In response to concerns raised by Rajya Sabha member, P Wilson over inadequate representation of minorities/ vulnerable communities at the Bench in Supreme Court, the Union Law Ministry has reiterated that there is no provision for reservation in the Judiciary and seats cannot be reserved for SC/ST/OBC and women for judicial appointments.
However, he clarified that the Government has been insisting on increasing diversity at the High Court level, from where Judges at the Top Court are usually appointed.
Wilson had highlighted that for the past few years, there is declining representation from all the sections of the society in the judicial appointments of the Apex Court
“A more diverse judiciary is desirable because without one, the chances are greatly increased for a violation of the rights on these under represented and could indirectly imply discrimination. Significant over-representation of certain sections calls into question the objectivity of the current system and its inability to recruit from different social social groups and ensure social justice,” he wrote while urging the Parliament to “step in”.

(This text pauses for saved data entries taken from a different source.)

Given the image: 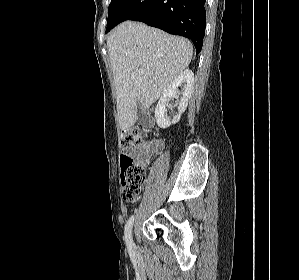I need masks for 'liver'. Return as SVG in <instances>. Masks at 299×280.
<instances>
[{
	"label": "liver",
	"mask_w": 299,
	"mask_h": 280,
	"mask_svg": "<svg viewBox=\"0 0 299 280\" xmlns=\"http://www.w3.org/2000/svg\"><path fill=\"white\" fill-rule=\"evenodd\" d=\"M107 49L121 130L136 123L137 102L143 110L149 109L188 67L193 55L187 39L134 21L116 27L107 39Z\"/></svg>",
	"instance_id": "1"
}]
</instances>
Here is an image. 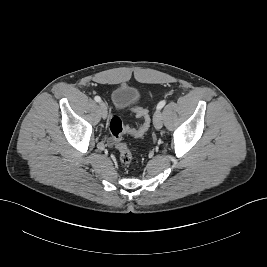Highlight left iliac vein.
Here are the masks:
<instances>
[{
	"mask_svg": "<svg viewBox=\"0 0 267 267\" xmlns=\"http://www.w3.org/2000/svg\"><path fill=\"white\" fill-rule=\"evenodd\" d=\"M153 124H154V127L156 129H161L162 128V125H163V116H162V113L157 110L155 113H154V116H153Z\"/></svg>",
	"mask_w": 267,
	"mask_h": 267,
	"instance_id": "obj_1",
	"label": "left iliac vein"
}]
</instances>
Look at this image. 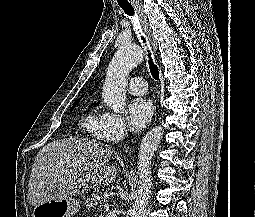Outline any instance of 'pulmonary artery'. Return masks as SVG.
Wrapping results in <instances>:
<instances>
[{
	"label": "pulmonary artery",
	"mask_w": 255,
	"mask_h": 217,
	"mask_svg": "<svg viewBox=\"0 0 255 217\" xmlns=\"http://www.w3.org/2000/svg\"><path fill=\"white\" fill-rule=\"evenodd\" d=\"M128 89L133 95H144L147 92V83L143 77L135 76L130 79Z\"/></svg>",
	"instance_id": "e3ab8cb5"
}]
</instances>
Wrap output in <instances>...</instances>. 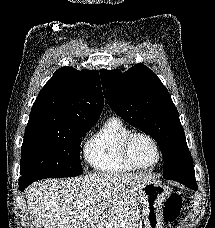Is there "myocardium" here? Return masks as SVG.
I'll return each mask as SVG.
<instances>
[{
	"label": "myocardium",
	"mask_w": 215,
	"mask_h": 228,
	"mask_svg": "<svg viewBox=\"0 0 215 228\" xmlns=\"http://www.w3.org/2000/svg\"><path fill=\"white\" fill-rule=\"evenodd\" d=\"M138 137H144L147 140H149L152 143V145L156 151V155H157L156 161L153 165H151L149 167L138 166L132 158V153H131L132 145H133V142L135 141V139H137ZM121 153H122V157H123L125 163L131 169L138 170V171H151L159 165V163L161 162V159H162V151H161V147H160L158 141L152 135H150L149 133L144 132V131H133L130 134H128L122 141Z\"/></svg>",
	"instance_id": "f54148a6"
}]
</instances>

The Law Minister has now clarified that at present, there are 30 judges at the Supreme Court including two women judges, three judges from minority communities and one judge from Scheduled Caste community are in position in the Supreme Court.
He further stated that judges in the Supreme Court are appointed predominantly from amongst the Chief Justices / Judges of the High Courts and the Government has been requesting that due consideration be given to suitable candidates belonging to the Scheduled Castes, Scheduled Tribes, other Backward Classes, Minorities and Women while making appointments to the High Courts.
“The Judges of the Supreme Court are appointed under Article 124 of Constitution, which do not provide for any reservation based on caste or class of person including women,” Law Minister Ravi Shanker Prasad said.